Gericht

Verfassungsgerichtshof

Entscheidungsdatum

30.06.2004

Geschäftszahl

G218/03

Sammlungsnummer

17264

Leitsatz

Zulässigkeit eines Drittelantrags von Landtagsabgeordneten auf Verfassungswidrigkeit von Bestimmungen der Wiener Gemeindewahlordnung betreffend das Wahlrecht von Nichtösterreichern zu den Bezirksvertretungen wegen Verletzung des wahlrechtlichen Homogenitätsprinzips der Bundesverfassung; Bezirksvertretungen als Bestandteil des demokratischen Grundprinzips; Bestellung daher österreichischen Staatsbürgerinnen und Staatsbürgern vorbehalten

Rechtssatz

Zulässigkeit des Antrags eines Drittels der Abgeordneten zum Wiener Landtag auf Aufhebung der Bestimmungen des "Ausländerwahlrechts" zu den Bezirksvertretungen.

Verfassungswidrigkeit des §16 Abs2 Z2 und des §19a Abs1 Z3 Wr GemeindewahlO 1996, LGBl 16, in der Fassung Landesgesetzblatt 22 aus 2003,.

Verletzung des "wahlrechtlichen Homogenitätsprinzips der österreichischen Bundesverfassung"; in Grundzügen einheitliches Wahlrecht zu allen Vertretungskörpern vom Verfassungsgesetzgeber intendiert; Erfordernis der österreichischen Staatsbürgerschaft (siehe Art26, Art95, Art117 Abs2).

Die Ermächtigung des Wahlordnungsgesetzgebers, die Bedingungen des Wahlrechts allenfalls weiter zu ziehen, ändert daran nichts.

Den Bestimmungen der Art26, 95 und 117 B-VG vergleichbare bundesverfassungsgesetzliche Vorschriften für das Wahlrecht zu den landesgesetzlich geregelten Bezirksvertretungen in Wien bestehen nicht.

Landesgesetzlich eingerichtete Bezirksvertretungen in Wien (siehe insbes §61 ff, §66 f, §103 ff Wr Stadtverfassung) als allgemeine Vertretungskörper im Sinne der Bundesverfassung (siehe hiezu auch die im Erkenntnis ausführlich zitierte Rechtsprechung und Literatur):

Das Wesen "allgemeiner Vertretungskörper" iSd B-VG liegt darin, dass sie durch Gesetz eingerichtet sind und nicht die Interessen bestimmter, etwa nach Stand, Beruf oder Bekenntnis gleichartiger Personen, sondern die Interessen aller innerhalb eines bestimmten Gebietes lebenden Menschen vertreten (VfSlg 1921/Anh.10, 1956/Anh.3; 3193/1957). In diesem Sinne sind sie "Repräsentationsorgane der Gebietskörperschaften".

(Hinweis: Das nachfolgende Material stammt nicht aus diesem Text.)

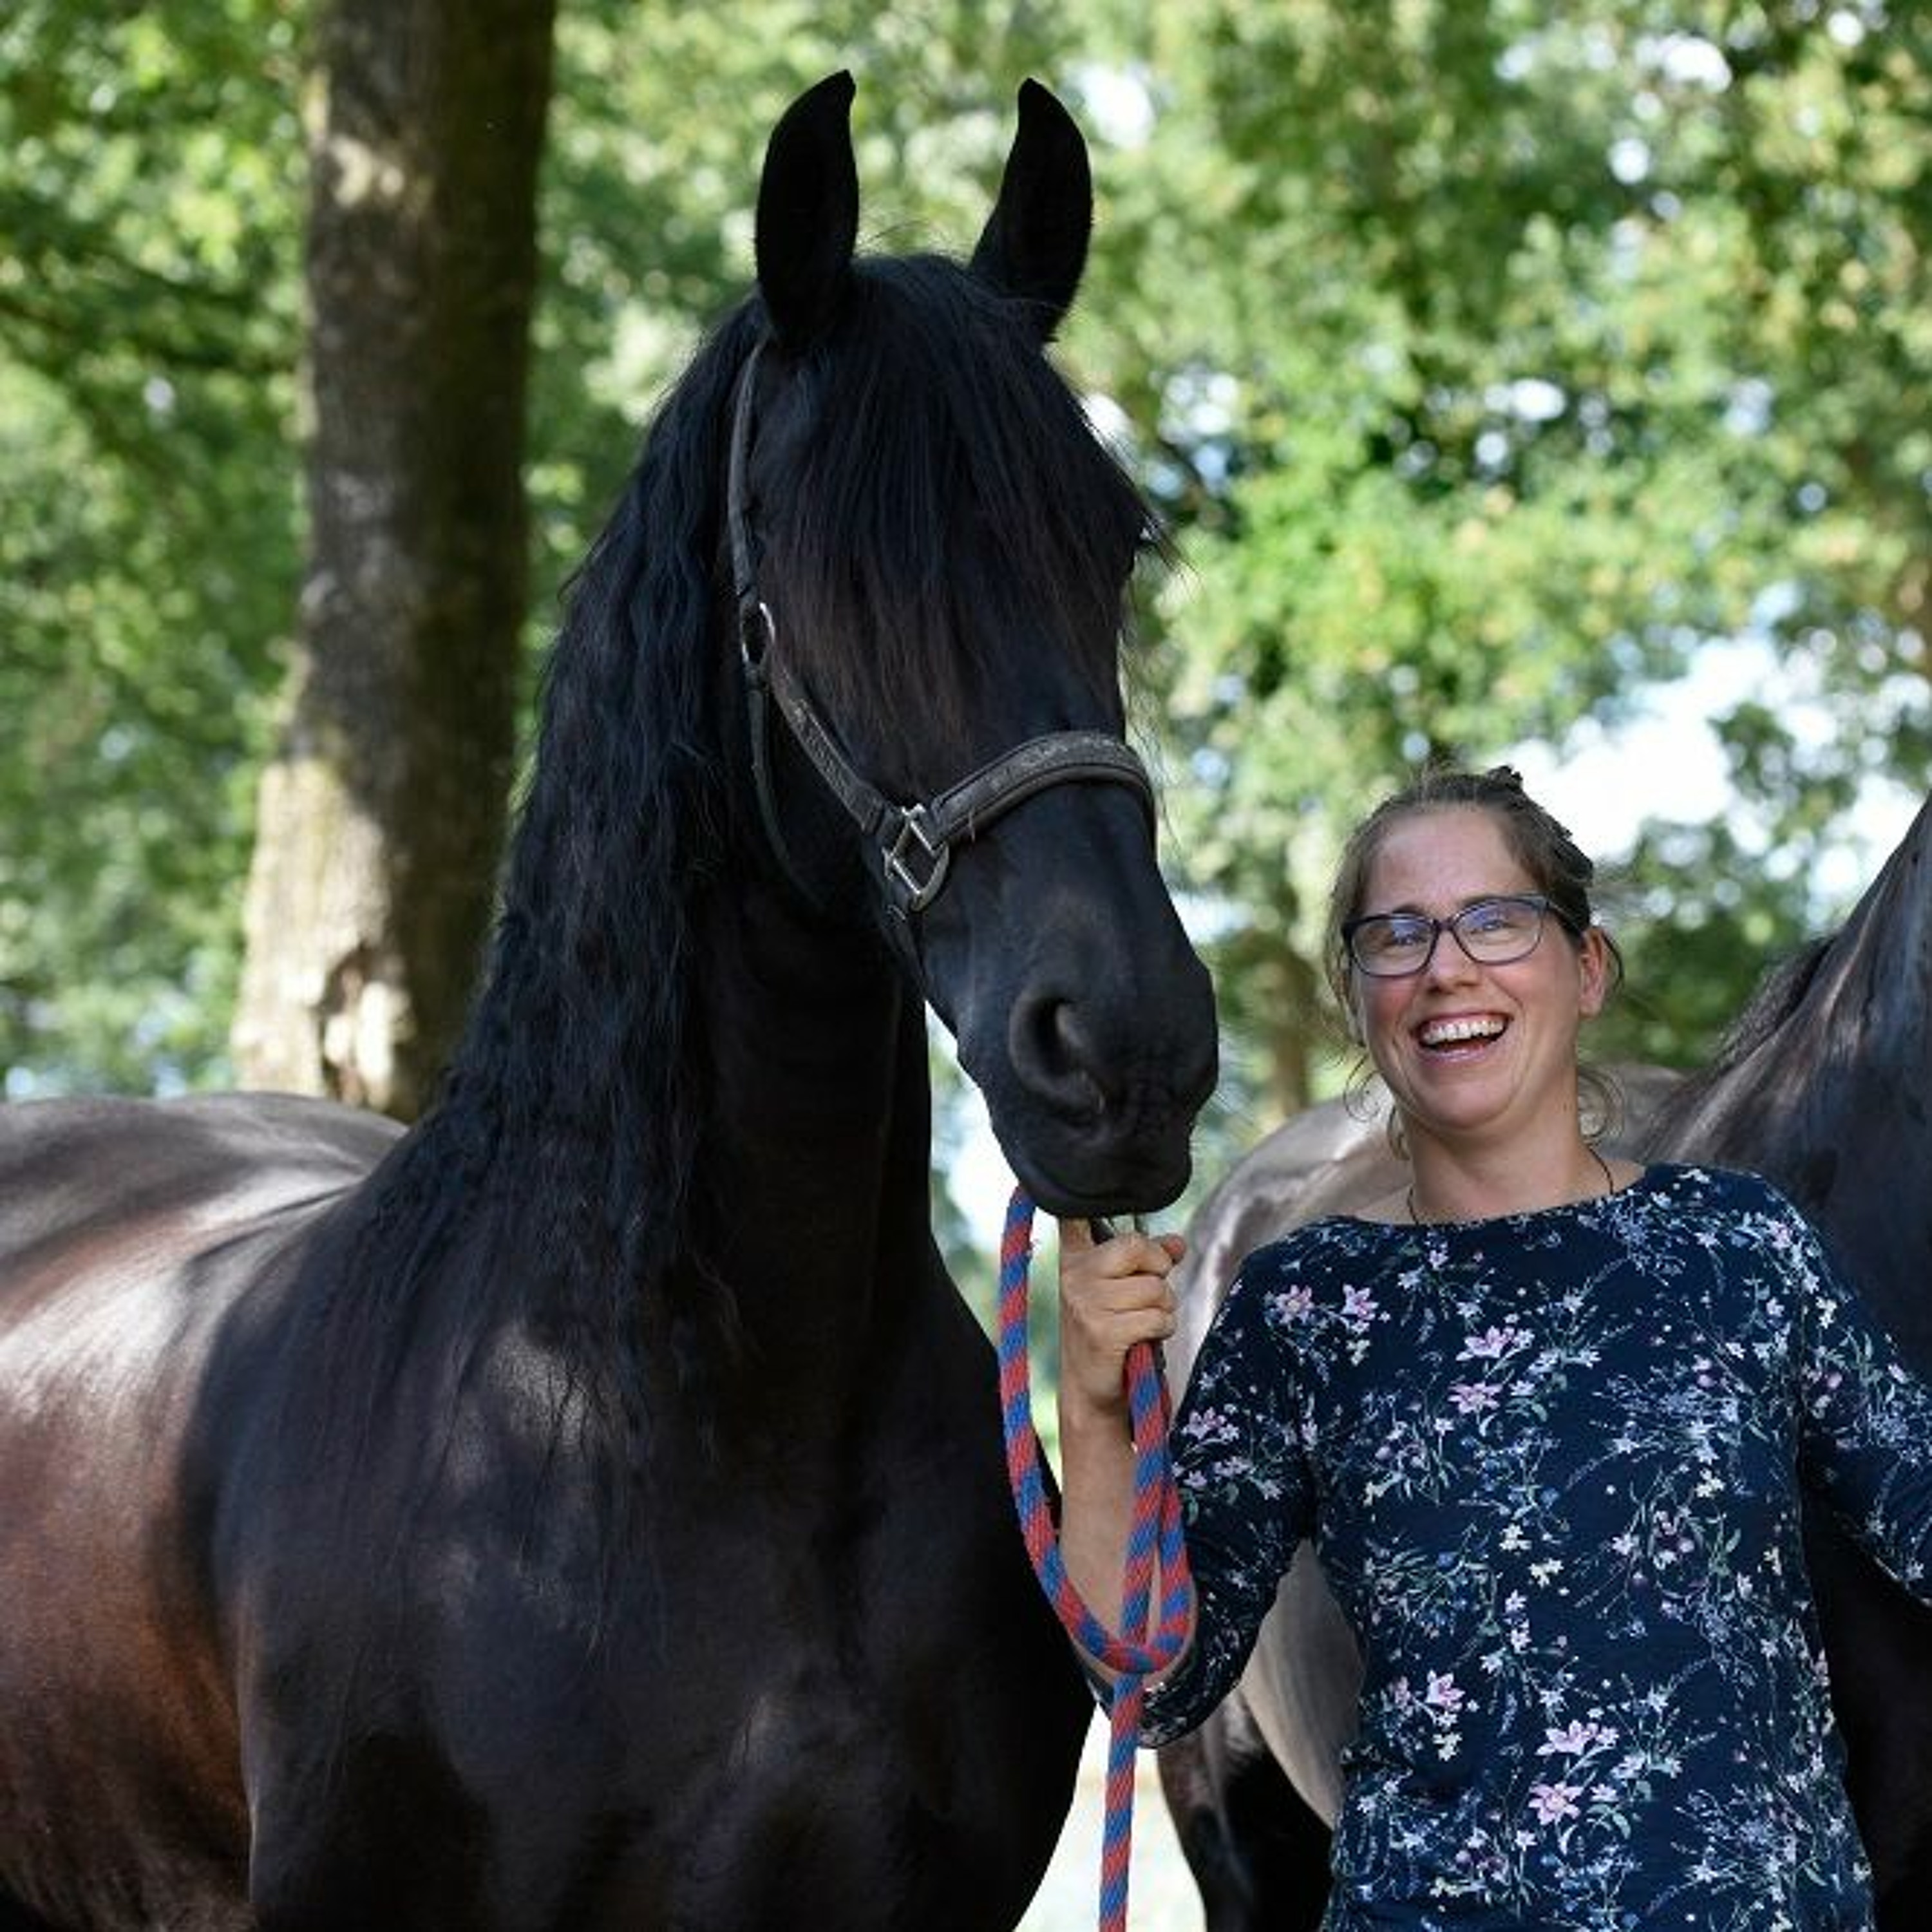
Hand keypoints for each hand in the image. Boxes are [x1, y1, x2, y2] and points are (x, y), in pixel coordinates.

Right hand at [1057, 1218, 1186, 1424]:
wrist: (1093, 1392)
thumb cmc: (1112, 1335)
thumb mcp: (1124, 1292)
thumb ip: (1148, 1262)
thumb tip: (1179, 1243)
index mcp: (1076, 1259)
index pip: (1074, 1216)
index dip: (1083, 1198)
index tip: (1081, 1176)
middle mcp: (1074, 1275)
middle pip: (1137, 1246)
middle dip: (1158, 1270)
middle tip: (1149, 1293)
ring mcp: (1086, 1302)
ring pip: (1155, 1287)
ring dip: (1163, 1308)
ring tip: (1144, 1322)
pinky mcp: (1102, 1330)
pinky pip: (1157, 1316)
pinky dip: (1162, 1329)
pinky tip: (1145, 1339)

Auch im Anhang zu Art2 Abs1 der Kommunalwahlrichtlinie 94/80/EG, geändert durch RL 96/30/EG, in Verbindung mit Art19 EG) ist man davon ausgegangen, dass in der Stadt Wien die Bezirke die unterste Stufe der politischen und administrativen Organisation bilden und die Bezirksvertretungen die dafür vorgesehenen Repräsentationsorgane sind.

Der in Art1 B-VG verwendete Begriff des Volkes knüpft - wie der Verfassungsgerichtshof schon in seinem Erkenntnis VfSlg 12023/1989 im Zusammenhang mit dem Begriff des Bundesvolkes iSd Art26 B-VG dargetan hat - an die österreichische Staatsbürgerschaft an.

Die Tätigkeit der allgemeinen Vertretungskörper - wozu nach der ständigen Rechtsprechung des Verfassungsgerichtshofes auch die Bezirksvertretungen in Wien zählen - fällt - was sich schon aus ihrer Funktion als "Repräsentationsorgane der Gebietskörperschaften" ergibt - jedenfalls unter Art1 B-VG. Im Hinblick darauf ist aber die Bestellung der Bezirksvertretungen in Wien von Verfassungs wegen den österreichischen Staatsbürgerinnen und Staatsbürgern im jeweiligen Bezirk vorbehalten.